EXERCISE DESCRIPTION:
Please state how many lines of the records hold the string "passing", giving nothing but the number.
Start of PROVIDED DATA
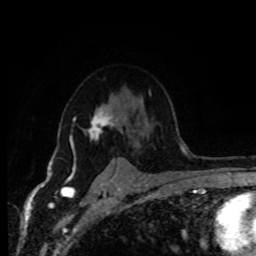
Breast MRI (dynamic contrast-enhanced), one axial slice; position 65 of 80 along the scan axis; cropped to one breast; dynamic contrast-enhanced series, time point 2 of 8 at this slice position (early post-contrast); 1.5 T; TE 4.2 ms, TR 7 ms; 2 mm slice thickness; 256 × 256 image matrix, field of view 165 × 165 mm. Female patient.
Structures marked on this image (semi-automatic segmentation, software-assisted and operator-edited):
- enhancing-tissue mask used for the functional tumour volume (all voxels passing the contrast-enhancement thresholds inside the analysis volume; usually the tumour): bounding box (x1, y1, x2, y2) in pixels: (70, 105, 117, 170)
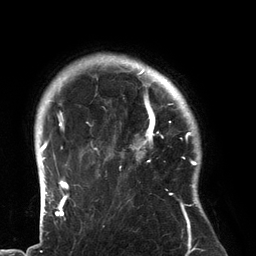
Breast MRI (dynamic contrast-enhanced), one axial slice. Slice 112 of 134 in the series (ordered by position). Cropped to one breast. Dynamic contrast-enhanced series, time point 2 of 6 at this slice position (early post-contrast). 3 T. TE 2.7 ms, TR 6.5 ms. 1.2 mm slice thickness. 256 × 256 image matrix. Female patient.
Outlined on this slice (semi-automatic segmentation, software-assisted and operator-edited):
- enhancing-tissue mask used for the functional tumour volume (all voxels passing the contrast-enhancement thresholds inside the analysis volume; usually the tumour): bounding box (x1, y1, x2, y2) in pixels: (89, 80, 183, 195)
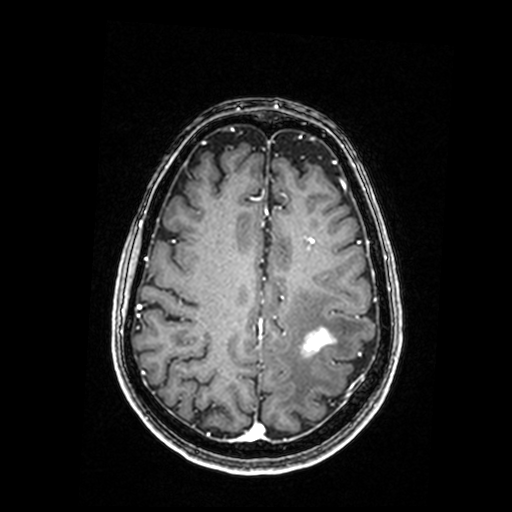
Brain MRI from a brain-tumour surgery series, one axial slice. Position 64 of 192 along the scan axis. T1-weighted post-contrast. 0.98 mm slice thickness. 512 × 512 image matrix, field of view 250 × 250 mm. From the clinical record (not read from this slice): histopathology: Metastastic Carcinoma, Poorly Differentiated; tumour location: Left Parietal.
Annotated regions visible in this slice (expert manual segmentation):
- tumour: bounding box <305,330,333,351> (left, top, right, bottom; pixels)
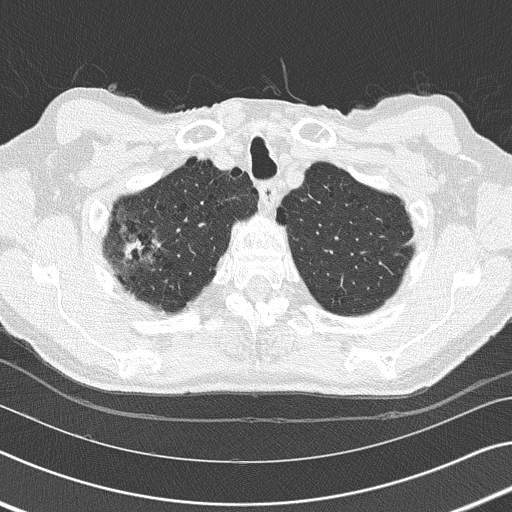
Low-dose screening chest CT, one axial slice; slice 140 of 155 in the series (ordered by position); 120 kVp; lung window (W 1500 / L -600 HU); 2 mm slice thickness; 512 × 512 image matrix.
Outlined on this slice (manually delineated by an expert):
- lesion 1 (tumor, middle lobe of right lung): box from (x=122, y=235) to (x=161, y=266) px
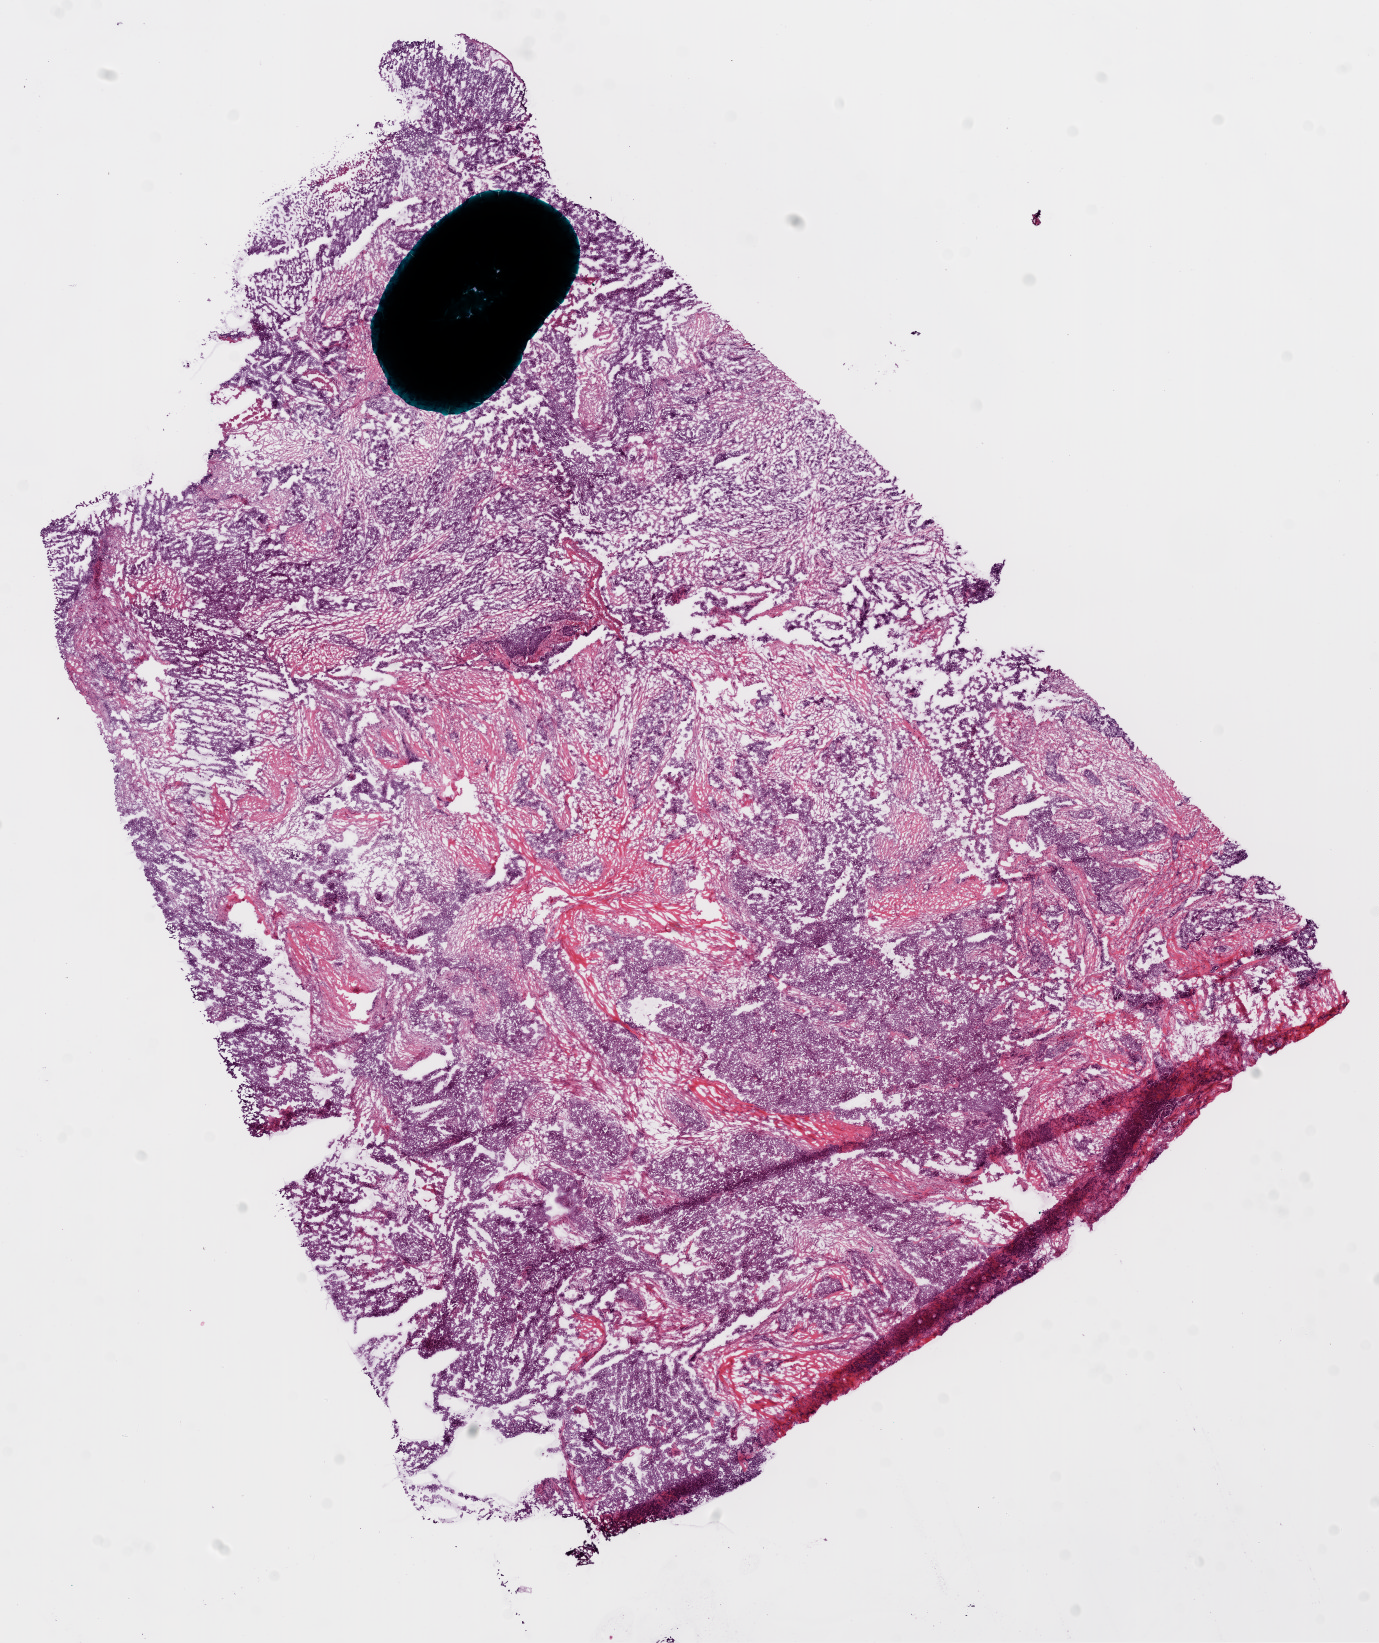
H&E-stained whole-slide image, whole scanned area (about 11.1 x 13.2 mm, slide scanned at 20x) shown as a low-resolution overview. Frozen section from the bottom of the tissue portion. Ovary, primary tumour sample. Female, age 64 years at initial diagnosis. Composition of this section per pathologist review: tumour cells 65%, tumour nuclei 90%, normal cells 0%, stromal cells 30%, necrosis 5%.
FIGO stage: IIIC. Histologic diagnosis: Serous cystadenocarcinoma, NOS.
End of PROVIDED DATA
EXERCISE RESPONSE:
2